MRM woes could hit N. Carolina residents
The financial troubles of Mutual Risk Management's US insurance companies - Legion and Villanova - could mean some North Carolina residents are left short on workers compensation payments they are due.
News reports yesterday said North Carolina regulators were scrambling to pay up to $25 million in 1,500 workers' compensation claims after the state's insurance industry was left to pick up the workers' comp tab - or the difference between claims and the $14 million on deposit from the failed companies. The Mutual Risk (MRM) US-based subsidiaries were taken over by state regulators earlier this year and put into state regulated run-off. MRM, as the parent company, has been fighting to bring the companies out of rehabilitation, claiming that the companies are solvent.

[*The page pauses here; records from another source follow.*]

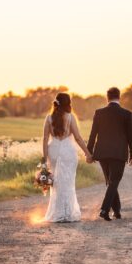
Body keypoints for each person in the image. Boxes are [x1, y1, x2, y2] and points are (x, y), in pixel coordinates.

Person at [42, 93, 93, 222]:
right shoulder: (70, 117)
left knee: (57, 183)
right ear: (68, 103)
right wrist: (88, 153)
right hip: (68, 152)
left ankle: (57, 213)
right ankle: (67, 213)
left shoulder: (48, 118)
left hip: (53, 151)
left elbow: (45, 139)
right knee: (68, 182)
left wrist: (44, 159)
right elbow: (78, 138)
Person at [87, 87, 132, 221]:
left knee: (111, 182)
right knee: (114, 181)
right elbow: (131, 136)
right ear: (119, 97)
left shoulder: (99, 113)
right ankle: (104, 209)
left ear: (107, 97)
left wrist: (89, 152)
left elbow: (93, 134)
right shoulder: (127, 114)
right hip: (119, 153)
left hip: (102, 153)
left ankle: (117, 211)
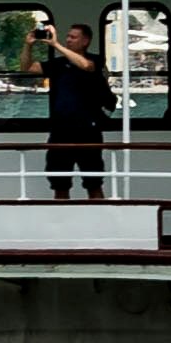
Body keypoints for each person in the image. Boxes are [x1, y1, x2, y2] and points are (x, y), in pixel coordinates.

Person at [40, 10, 113, 202]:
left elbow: (86, 66)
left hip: (88, 131)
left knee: (94, 183)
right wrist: (28, 45)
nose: (68, 40)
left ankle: (101, 222)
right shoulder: (58, 64)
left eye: (73, 37)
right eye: (67, 36)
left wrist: (55, 45)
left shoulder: (95, 61)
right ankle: (62, 225)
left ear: (85, 41)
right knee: (60, 184)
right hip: (60, 132)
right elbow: (27, 67)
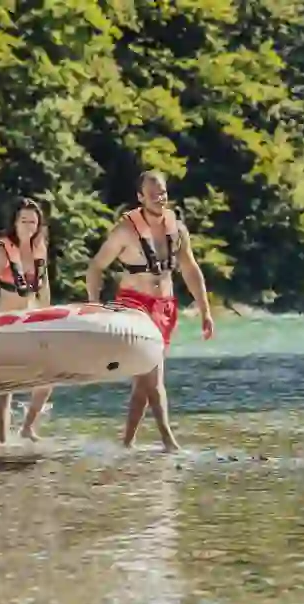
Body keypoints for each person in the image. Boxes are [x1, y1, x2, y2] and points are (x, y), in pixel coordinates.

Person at [86, 170, 215, 451]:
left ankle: (127, 444)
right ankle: (169, 442)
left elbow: (191, 269)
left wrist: (205, 310)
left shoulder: (177, 229)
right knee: (153, 372)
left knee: (144, 380)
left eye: (163, 193)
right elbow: (96, 267)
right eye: (153, 194)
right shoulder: (125, 229)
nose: (160, 198)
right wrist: (94, 304)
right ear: (140, 197)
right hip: (134, 305)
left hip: (166, 308)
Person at [0, 196, 53, 444]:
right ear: (14, 222)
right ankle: (2, 441)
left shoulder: (40, 248)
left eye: (33, 221)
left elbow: (45, 287)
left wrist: (50, 316)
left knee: (47, 379)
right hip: (4, 320)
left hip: (31, 318)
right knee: (5, 385)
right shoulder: (3, 251)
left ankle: (27, 427)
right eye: (24, 221)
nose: (29, 225)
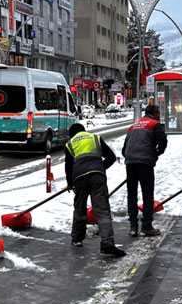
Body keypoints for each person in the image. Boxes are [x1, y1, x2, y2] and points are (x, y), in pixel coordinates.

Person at [65, 123, 125, 257]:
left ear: (72, 134)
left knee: (79, 208)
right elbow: (111, 157)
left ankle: (77, 239)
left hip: (79, 177)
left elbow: (69, 167)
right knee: (102, 210)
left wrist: (70, 183)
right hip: (97, 177)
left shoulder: (70, 144)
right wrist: (100, 167)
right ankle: (107, 244)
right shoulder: (95, 138)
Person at [122, 104, 168, 237]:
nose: (159, 115)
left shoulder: (134, 126)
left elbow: (124, 149)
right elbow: (163, 142)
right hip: (145, 163)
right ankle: (146, 226)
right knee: (147, 195)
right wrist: (155, 154)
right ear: (155, 113)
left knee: (132, 195)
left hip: (130, 163)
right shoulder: (155, 124)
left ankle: (133, 227)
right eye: (158, 112)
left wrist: (132, 158)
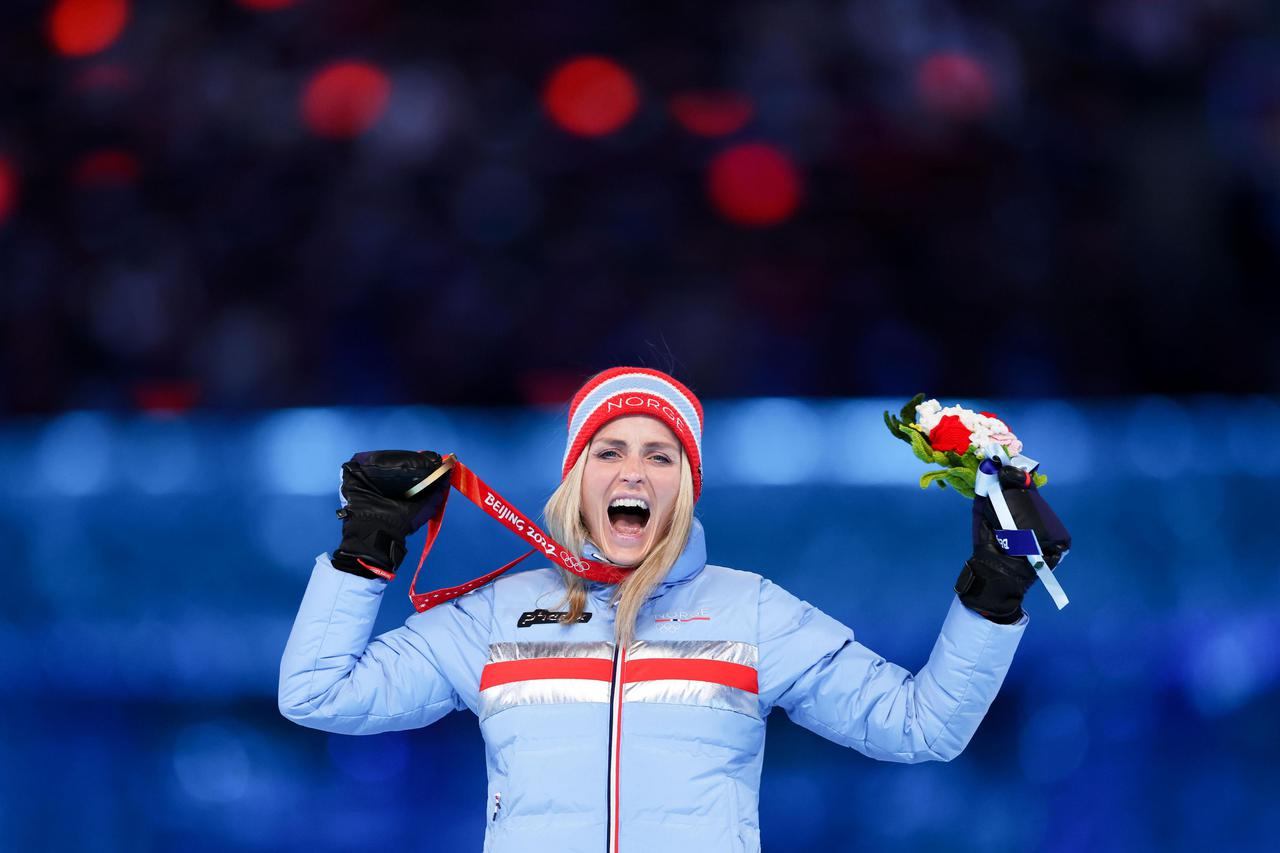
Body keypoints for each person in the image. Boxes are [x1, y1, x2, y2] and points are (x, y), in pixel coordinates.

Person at [279, 367, 1069, 853]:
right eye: (609, 450)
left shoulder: (751, 611)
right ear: (576, 478)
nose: (635, 470)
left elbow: (922, 726)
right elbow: (317, 693)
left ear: (684, 487)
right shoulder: (496, 615)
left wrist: (992, 596)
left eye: (660, 454)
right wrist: (364, 554)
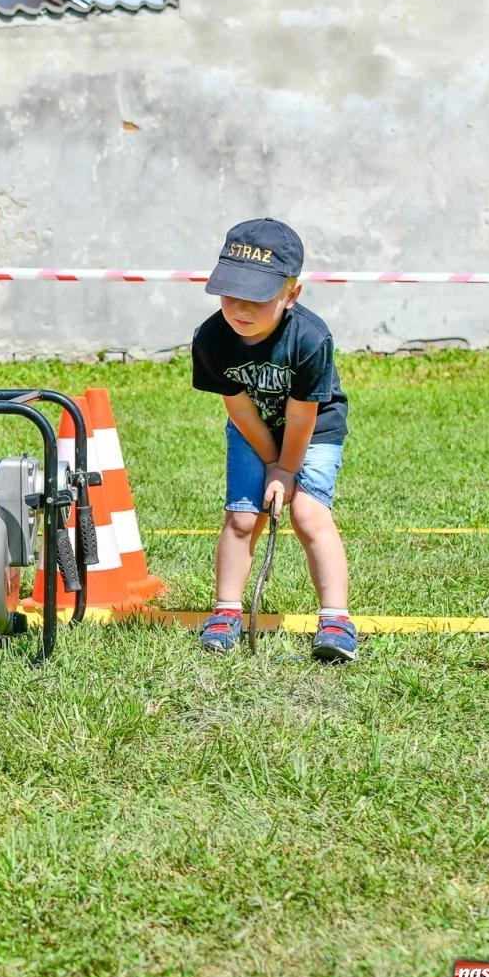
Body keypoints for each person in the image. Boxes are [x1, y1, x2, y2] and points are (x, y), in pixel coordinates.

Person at [189, 218, 356, 661]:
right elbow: (239, 407)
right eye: (230, 294)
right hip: (252, 428)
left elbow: (303, 416)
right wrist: (268, 461)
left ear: (291, 294)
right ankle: (226, 612)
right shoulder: (211, 338)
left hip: (314, 430)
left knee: (307, 513)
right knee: (243, 518)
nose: (240, 310)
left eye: (257, 299)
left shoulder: (310, 337)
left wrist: (285, 470)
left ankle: (336, 619)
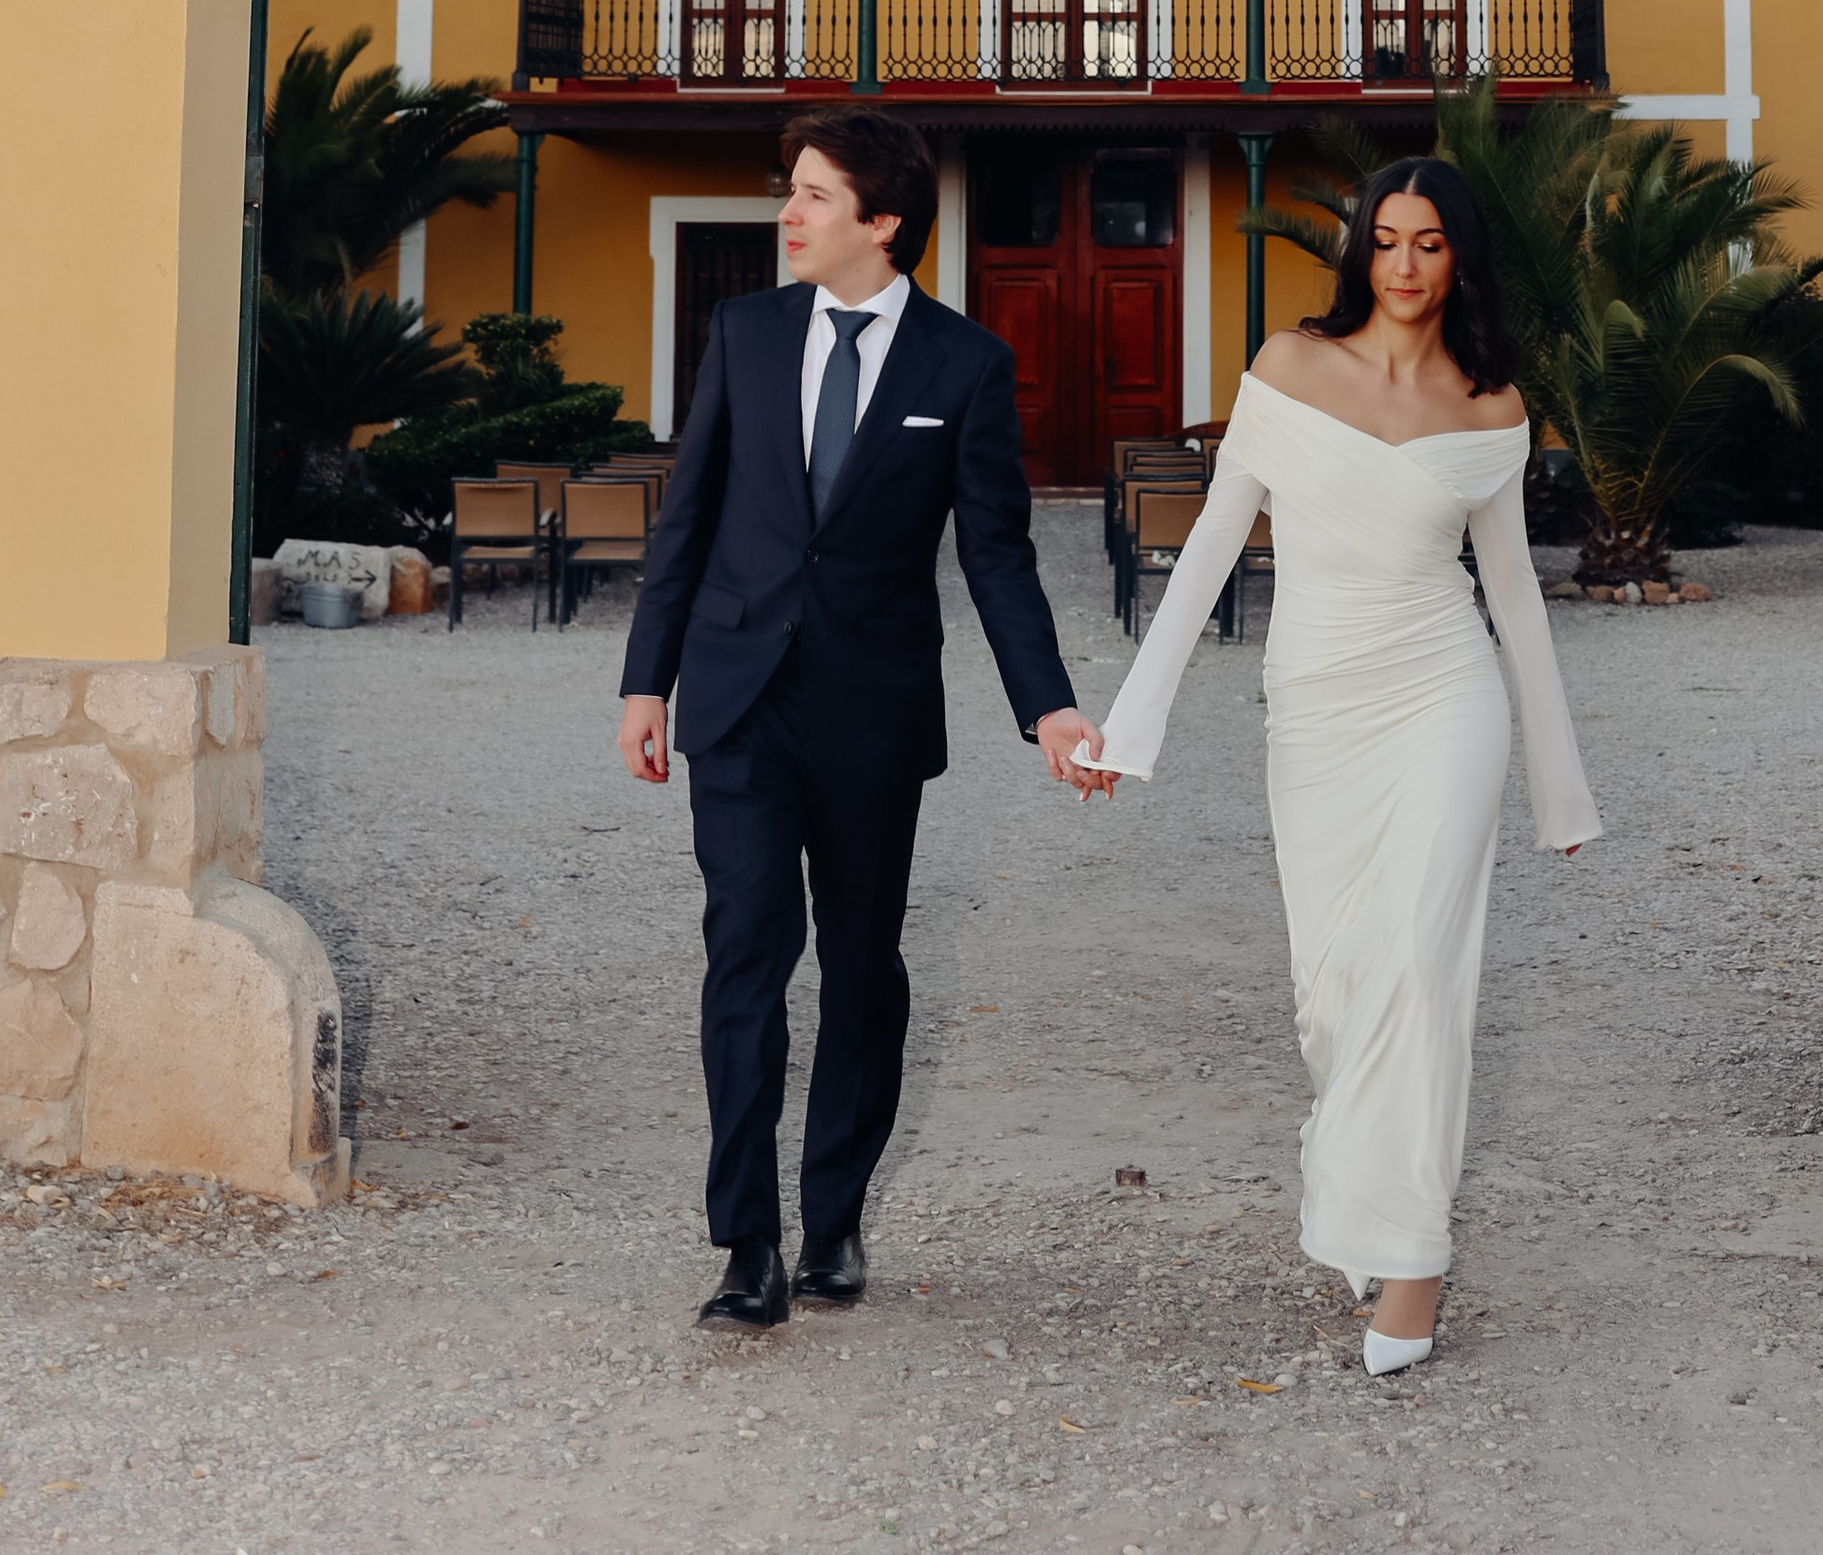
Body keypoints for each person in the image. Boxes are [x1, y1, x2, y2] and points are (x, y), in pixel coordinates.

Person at [1076, 157, 1598, 1376]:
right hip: (1312, 705)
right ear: (1359, 252)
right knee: (1334, 992)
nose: (1405, 267)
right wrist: (1128, 728)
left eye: (1429, 245)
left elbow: (1514, 598)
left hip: (1444, 696)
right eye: (1386, 242)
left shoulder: (1493, 407)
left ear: (1459, 258)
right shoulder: (1287, 367)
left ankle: (1413, 1265)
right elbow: (1209, 548)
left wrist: (1559, 786)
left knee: (1420, 964)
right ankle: (1363, 1175)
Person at [617, 109, 1105, 1330]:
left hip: (872, 713)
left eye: (816, 196)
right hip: (735, 702)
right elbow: (688, 520)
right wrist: (647, 681)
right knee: (745, 959)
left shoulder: (964, 366)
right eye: (792, 191)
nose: (789, 213)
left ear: (882, 223)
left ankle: (832, 1216)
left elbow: (996, 556)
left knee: (862, 971)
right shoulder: (741, 330)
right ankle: (746, 1243)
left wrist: (1046, 704)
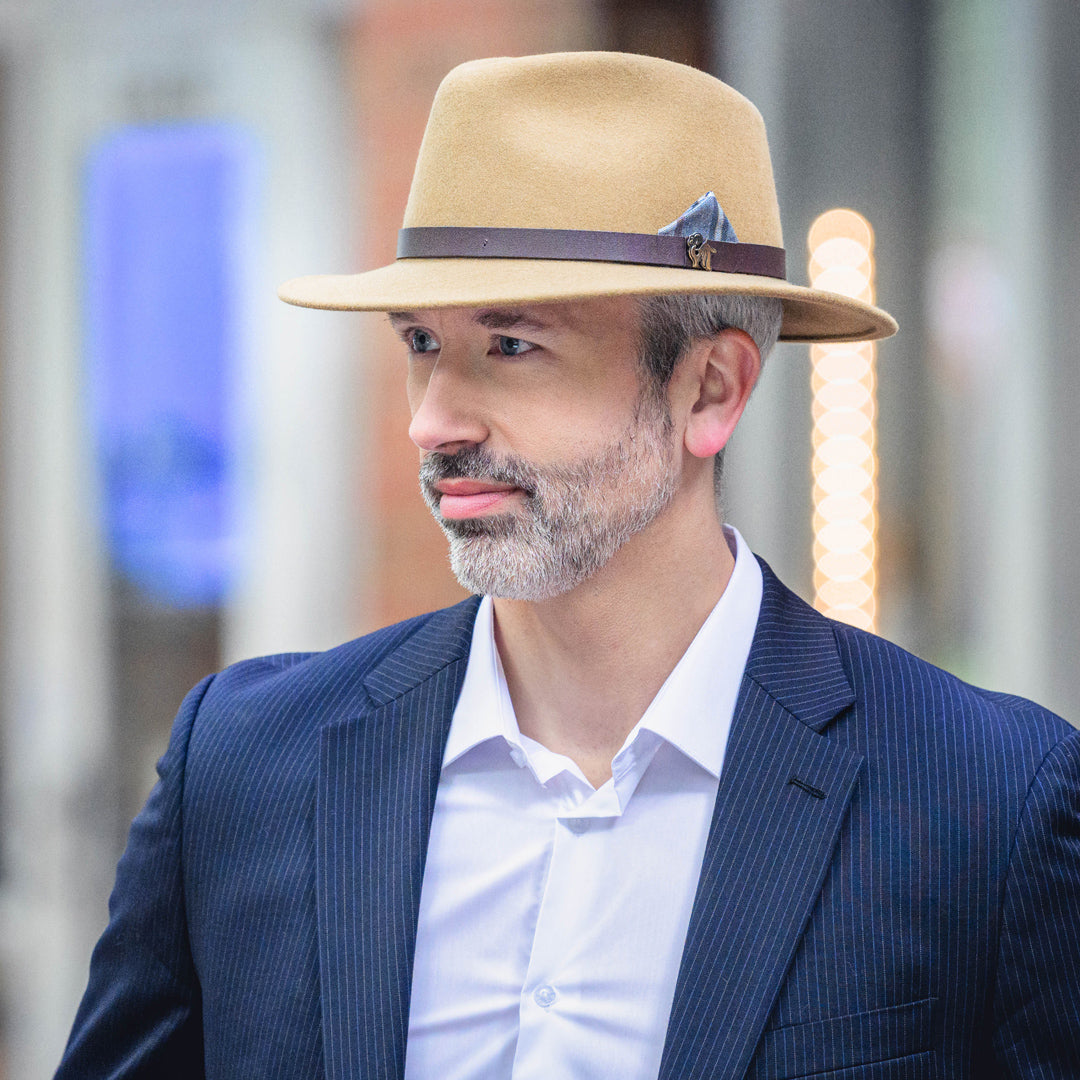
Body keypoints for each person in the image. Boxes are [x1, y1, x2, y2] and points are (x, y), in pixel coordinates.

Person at [57, 51, 1080, 1080]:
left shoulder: (989, 807)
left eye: (510, 346)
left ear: (711, 390)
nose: (431, 422)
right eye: (420, 343)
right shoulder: (242, 769)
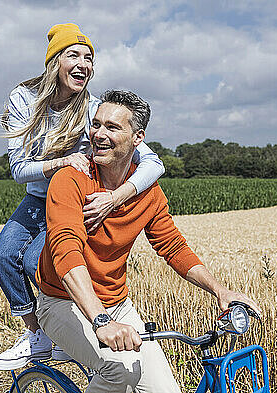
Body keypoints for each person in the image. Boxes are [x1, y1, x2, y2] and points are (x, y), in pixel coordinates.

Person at [35, 90, 262, 392]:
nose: (98, 135)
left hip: (117, 304)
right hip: (63, 302)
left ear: (137, 137)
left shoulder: (146, 191)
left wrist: (219, 290)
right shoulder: (71, 179)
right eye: (96, 124)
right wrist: (101, 320)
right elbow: (65, 250)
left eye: (112, 127)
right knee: (119, 373)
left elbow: (173, 246)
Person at [0, 24, 165, 370]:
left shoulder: (93, 108)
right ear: (54, 61)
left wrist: (117, 196)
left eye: (89, 58)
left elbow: (153, 162)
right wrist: (60, 161)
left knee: (38, 263)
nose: (84, 63)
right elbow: (18, 170)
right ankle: (36, 335)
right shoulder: (22, 99)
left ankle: (69, 335)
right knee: (3, 255)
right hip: (38, 195)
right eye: (74, 55)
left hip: (72, 196)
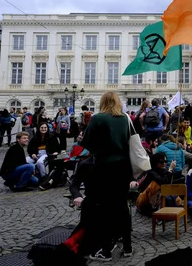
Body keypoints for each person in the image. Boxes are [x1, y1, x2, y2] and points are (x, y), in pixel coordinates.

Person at [81, 91, 136, 261]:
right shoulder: (125, 118)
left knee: (104, 209)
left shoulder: (98, 118)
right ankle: (127, 246)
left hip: (104, 167)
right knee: (122, 206)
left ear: (103, 102)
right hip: (123, 167)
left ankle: (105, 250)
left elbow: (87, 143)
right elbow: (132, 140)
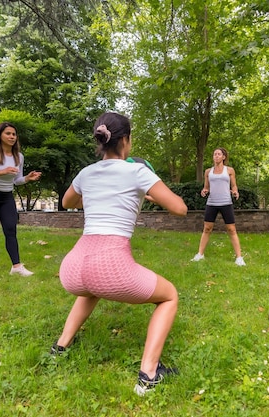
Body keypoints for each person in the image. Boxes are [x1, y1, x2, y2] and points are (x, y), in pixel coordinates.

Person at [50, 112, 187, 396]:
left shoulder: (86, 173)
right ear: (125, 140)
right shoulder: (137, 171)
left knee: (90, 289)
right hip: (110, 265)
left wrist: (102, 193)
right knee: (170, 295)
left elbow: (68, 202)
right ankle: (149, 375)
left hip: (73, 268)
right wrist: (145, 188)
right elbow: (180, 208)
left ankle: (60, 346)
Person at [0, 122, 42, 285]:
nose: (12, 137)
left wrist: (26, 178)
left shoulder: (19, 156)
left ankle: (16, 266)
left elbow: (16, 180)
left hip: (6, 197)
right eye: (8, 134)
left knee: (11, 231)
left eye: (14, 134)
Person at [191, 147, 245, 266]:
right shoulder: (208, 172)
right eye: (214, 154)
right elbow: (206, 187)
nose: (216, 156)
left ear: (223, 157)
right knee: (207, 228)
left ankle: (239, 258)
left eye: (218, 154)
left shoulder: (229, 170)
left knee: (231, 229)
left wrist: (235, 191)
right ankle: (200, 254)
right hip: (212, 203)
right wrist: (204, 191)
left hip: (226, 203)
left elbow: (234, 186)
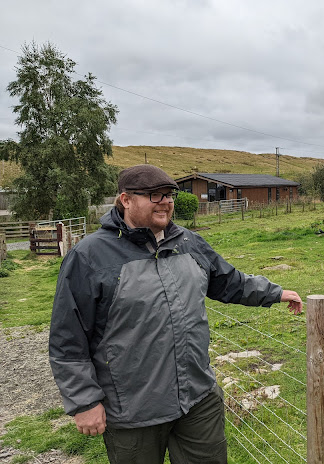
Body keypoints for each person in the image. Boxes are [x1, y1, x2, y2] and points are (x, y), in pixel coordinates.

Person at [49, 164, 303, 463]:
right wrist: (84, 401)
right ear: (126, 200)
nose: (166, 202)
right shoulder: (90, 256)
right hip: (133, 408)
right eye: (154, 195)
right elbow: (68, 338)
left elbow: (228, 282)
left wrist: (274, 292)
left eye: (169, 195)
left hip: (197, 397)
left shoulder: (187, 242)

But, because of the way the Legion and Villanova cases have proceeded in Pennsylvania courts, some North Carolina residents could see an interruption in their weekly workers' comp claims payments and the payment gap could run from two to four weeks. Meanwhile State insurance regulators said Legion and Villanova's failure could be attributed to stiff competition in the workers' comp market that led to rate-cutting to the point that premiums were not keeping pace with claims.
Pennsylvania insurance regulators, after examining the companies' books, ordered both Legion and Villanova into rehabilitation, which the news report said was "one step short of insolvency in the insurance industry bankruptcy process".
A Pennsylvania judge recently delayed action on declaring the two companies insolvent, however, after MRM objected. The judge also ruled that Legion and Villanova could stop paying workers comp claims in states where the two companies had posted deposits.
Without a formal declaration of insolvency North Carolina reportedly could not use the $14 million on deposit to pay claims and neither could it get the case files on whom to pay. To get around these difficulties, officials from the Guaranty Association, the Department of Insurance and the North Carolina Industrial Commission asked the General Assembly to pass a hastily-crafted bill allowing them to use the $14 million and to begin cleaning up after the two firms, even though they haven't been declared insolvent in Pennsylvania.
The General Assembly rushed the bill through in a single day, passing it only hours before it adjourned. And on November 1, North Caroline Insurance Commissioner Jim Long won a Wake County court order declaring the two firms insolvent in that state.
The Guaranty Association, which is still waiting for the case files from the two companies, will asses its 700 insurance company members for the amount of unpaid claims exceeding the $14 million deposit.